__Dataset entries__:
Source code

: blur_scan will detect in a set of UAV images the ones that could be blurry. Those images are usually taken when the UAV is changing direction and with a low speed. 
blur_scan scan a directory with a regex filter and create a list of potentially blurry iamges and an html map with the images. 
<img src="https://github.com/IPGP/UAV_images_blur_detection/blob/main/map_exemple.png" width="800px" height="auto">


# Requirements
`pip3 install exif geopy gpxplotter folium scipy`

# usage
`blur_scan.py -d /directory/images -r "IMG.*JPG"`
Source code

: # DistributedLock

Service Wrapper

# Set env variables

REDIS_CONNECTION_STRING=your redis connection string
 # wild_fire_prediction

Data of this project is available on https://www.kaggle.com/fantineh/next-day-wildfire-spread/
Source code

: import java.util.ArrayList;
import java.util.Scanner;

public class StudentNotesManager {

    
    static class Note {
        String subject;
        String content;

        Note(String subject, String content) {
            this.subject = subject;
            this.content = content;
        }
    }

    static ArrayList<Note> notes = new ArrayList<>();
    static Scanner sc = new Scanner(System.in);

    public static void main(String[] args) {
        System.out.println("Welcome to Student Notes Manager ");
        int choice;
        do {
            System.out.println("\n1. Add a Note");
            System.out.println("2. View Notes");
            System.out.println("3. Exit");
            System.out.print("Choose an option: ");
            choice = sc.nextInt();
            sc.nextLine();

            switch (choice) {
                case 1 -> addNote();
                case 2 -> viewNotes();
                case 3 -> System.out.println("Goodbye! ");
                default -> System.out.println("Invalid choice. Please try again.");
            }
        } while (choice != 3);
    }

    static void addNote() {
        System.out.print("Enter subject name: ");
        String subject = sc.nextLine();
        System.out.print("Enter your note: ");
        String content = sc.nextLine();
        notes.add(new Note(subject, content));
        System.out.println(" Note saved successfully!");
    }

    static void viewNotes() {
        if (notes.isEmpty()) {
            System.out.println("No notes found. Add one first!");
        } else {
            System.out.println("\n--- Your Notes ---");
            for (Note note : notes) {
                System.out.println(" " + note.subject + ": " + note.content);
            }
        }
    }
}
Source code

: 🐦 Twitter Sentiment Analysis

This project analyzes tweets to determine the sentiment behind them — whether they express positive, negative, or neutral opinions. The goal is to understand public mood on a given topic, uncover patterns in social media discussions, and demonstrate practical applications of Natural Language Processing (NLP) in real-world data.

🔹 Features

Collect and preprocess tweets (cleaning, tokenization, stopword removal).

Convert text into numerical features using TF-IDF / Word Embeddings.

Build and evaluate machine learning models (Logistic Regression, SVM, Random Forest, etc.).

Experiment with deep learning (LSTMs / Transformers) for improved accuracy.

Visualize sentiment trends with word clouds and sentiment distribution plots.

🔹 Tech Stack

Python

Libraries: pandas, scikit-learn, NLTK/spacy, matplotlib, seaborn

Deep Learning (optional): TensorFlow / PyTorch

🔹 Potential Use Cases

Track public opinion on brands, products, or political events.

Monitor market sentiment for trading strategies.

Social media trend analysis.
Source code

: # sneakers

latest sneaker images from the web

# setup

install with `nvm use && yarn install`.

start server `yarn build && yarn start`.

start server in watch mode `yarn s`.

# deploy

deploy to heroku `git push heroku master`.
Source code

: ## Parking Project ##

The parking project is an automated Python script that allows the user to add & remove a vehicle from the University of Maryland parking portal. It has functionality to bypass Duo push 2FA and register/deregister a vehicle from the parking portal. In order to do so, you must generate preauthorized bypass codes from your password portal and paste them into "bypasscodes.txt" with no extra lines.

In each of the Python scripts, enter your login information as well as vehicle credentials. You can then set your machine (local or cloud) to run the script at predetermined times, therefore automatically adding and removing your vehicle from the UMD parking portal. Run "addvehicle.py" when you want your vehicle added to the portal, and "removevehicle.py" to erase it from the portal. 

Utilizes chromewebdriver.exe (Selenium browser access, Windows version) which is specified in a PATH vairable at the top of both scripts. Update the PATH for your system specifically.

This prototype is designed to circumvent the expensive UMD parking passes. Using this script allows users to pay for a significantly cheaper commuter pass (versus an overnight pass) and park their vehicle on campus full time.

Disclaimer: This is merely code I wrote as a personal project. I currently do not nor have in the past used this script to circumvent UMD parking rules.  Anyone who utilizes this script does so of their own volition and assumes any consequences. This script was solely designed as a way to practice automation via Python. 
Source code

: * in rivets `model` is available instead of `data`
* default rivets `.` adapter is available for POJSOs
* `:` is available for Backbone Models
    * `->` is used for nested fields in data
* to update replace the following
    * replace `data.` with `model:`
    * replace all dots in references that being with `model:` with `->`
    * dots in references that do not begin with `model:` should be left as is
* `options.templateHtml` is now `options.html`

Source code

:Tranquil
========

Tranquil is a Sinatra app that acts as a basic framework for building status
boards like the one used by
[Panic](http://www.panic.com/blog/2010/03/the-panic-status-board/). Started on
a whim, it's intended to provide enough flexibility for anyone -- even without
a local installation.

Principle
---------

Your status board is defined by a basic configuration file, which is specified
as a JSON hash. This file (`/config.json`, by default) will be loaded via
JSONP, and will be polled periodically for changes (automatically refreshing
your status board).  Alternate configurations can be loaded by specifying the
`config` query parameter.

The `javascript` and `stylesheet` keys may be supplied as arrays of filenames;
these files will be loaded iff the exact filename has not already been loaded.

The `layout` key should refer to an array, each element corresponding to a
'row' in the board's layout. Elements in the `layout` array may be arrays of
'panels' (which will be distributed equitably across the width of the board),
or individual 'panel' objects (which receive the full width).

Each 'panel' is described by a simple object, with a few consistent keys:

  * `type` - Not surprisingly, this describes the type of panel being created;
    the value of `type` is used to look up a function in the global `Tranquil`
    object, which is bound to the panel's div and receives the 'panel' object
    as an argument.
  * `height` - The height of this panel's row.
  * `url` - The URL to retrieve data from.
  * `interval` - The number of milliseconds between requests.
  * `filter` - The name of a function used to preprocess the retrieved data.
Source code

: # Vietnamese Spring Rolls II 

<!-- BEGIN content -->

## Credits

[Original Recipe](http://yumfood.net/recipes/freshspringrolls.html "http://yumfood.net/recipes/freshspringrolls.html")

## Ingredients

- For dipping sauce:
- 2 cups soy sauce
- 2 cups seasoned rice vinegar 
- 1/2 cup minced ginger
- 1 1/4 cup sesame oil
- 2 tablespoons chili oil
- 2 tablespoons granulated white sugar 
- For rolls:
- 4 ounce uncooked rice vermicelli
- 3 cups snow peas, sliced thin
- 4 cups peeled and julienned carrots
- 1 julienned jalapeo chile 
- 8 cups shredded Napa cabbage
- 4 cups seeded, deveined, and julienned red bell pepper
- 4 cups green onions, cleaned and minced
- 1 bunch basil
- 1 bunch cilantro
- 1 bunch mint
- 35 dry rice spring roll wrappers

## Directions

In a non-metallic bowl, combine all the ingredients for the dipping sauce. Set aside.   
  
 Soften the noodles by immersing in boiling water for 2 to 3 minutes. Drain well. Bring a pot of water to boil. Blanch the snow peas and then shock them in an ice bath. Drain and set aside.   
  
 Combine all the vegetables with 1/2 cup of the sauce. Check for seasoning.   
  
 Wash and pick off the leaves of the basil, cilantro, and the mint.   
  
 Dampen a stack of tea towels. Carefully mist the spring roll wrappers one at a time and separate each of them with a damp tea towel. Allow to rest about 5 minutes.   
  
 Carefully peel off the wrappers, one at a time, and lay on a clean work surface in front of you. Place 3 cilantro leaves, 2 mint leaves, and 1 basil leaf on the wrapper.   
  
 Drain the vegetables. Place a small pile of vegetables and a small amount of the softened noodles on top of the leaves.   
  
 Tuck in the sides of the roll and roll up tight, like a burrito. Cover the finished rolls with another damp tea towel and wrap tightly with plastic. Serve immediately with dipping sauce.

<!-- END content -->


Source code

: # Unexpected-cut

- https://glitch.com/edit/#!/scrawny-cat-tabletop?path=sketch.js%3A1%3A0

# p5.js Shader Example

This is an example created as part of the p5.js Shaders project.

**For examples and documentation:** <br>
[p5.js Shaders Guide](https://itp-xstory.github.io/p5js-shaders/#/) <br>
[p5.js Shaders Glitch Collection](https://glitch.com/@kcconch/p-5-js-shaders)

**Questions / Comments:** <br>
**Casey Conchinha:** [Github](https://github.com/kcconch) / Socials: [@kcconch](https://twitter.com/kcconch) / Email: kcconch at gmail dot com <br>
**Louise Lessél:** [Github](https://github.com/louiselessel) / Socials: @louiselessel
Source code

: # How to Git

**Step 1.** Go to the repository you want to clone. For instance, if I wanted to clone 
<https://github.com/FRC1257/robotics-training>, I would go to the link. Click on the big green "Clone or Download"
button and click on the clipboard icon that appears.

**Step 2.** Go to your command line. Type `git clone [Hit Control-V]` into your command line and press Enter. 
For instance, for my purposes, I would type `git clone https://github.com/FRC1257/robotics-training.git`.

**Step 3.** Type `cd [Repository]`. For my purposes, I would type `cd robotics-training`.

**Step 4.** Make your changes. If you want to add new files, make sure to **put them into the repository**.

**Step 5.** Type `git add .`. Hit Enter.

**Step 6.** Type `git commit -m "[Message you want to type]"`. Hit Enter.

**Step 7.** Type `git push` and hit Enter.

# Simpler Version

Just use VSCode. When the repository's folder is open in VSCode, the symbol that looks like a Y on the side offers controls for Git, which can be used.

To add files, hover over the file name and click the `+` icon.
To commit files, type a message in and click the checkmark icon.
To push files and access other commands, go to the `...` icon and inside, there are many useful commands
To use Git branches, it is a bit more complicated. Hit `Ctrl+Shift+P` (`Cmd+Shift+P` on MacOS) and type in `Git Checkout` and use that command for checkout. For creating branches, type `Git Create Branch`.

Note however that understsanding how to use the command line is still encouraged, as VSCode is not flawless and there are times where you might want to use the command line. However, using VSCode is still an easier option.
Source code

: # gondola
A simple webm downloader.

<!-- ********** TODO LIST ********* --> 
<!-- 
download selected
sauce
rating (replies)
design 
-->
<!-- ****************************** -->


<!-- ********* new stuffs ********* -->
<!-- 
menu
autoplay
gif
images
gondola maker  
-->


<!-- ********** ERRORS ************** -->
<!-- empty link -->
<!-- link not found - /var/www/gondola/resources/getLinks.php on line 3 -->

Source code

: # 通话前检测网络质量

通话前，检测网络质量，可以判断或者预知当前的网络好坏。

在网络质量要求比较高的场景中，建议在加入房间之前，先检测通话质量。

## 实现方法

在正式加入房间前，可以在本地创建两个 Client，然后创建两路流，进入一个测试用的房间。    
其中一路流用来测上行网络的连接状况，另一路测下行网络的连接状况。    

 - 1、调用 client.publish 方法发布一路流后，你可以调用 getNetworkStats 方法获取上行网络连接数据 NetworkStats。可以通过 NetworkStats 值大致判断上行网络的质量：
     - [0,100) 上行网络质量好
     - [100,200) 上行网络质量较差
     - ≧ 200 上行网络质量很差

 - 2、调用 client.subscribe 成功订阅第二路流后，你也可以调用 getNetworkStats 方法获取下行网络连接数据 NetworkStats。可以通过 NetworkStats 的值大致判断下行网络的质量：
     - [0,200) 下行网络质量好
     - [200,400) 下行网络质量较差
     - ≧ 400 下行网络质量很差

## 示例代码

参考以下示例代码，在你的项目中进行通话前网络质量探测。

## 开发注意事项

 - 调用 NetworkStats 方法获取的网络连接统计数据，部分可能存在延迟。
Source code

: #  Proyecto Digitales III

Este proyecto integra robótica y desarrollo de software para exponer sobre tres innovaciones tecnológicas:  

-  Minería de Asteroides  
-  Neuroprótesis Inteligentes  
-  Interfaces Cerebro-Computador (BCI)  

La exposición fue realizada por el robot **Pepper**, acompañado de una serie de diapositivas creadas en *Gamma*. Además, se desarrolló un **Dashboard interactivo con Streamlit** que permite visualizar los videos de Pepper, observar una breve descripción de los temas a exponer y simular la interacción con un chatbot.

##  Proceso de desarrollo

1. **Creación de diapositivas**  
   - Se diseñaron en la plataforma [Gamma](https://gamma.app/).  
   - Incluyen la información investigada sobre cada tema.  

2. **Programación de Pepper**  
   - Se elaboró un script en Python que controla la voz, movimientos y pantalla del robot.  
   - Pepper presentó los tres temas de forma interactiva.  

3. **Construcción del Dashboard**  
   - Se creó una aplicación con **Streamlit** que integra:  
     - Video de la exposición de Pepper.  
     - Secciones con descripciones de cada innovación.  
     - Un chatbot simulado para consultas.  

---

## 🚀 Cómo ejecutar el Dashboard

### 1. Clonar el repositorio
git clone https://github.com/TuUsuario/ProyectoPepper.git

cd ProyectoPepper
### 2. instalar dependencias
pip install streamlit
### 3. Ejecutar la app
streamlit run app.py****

__Your task__: Repeat the lines from the one containing "This is an example" through the one containing "button and click", inclusive, with "clipboard icon" replaced by "copy icon" and nothing else changed.

__Result below__:
This is an example created as part of the p5.js Shaders project.

**For examples and documentation:** <br>
[p5.js Shaders Guide](https://itp-xstory.github.io/p5js-shaders/#/) <br>
[p5.js Shaders Glitch Collection](https://glitch.com/@kcconch/p-5-js-shaders)

**Questions / Comments:** <br>
**Casey Conchinha:** [Github](https://github.com/kcconch) / Socials: [@kcconch](https://twitter.com/kcconch) / Email: kcconch at gmail dot com <br>
**Louise Lessél:** [Github](https://github.com/louiselessel) / Socials: @louiselessel
Source code

: # How to Git

**Step 1.** Go to the repository you want to clone. For instance, if I wanted to clone 
<https://github.com/FRC1257/robotics-training>, I would go to the link. Click on the big green "Clone or Download"
button and click on the copy icon that appears.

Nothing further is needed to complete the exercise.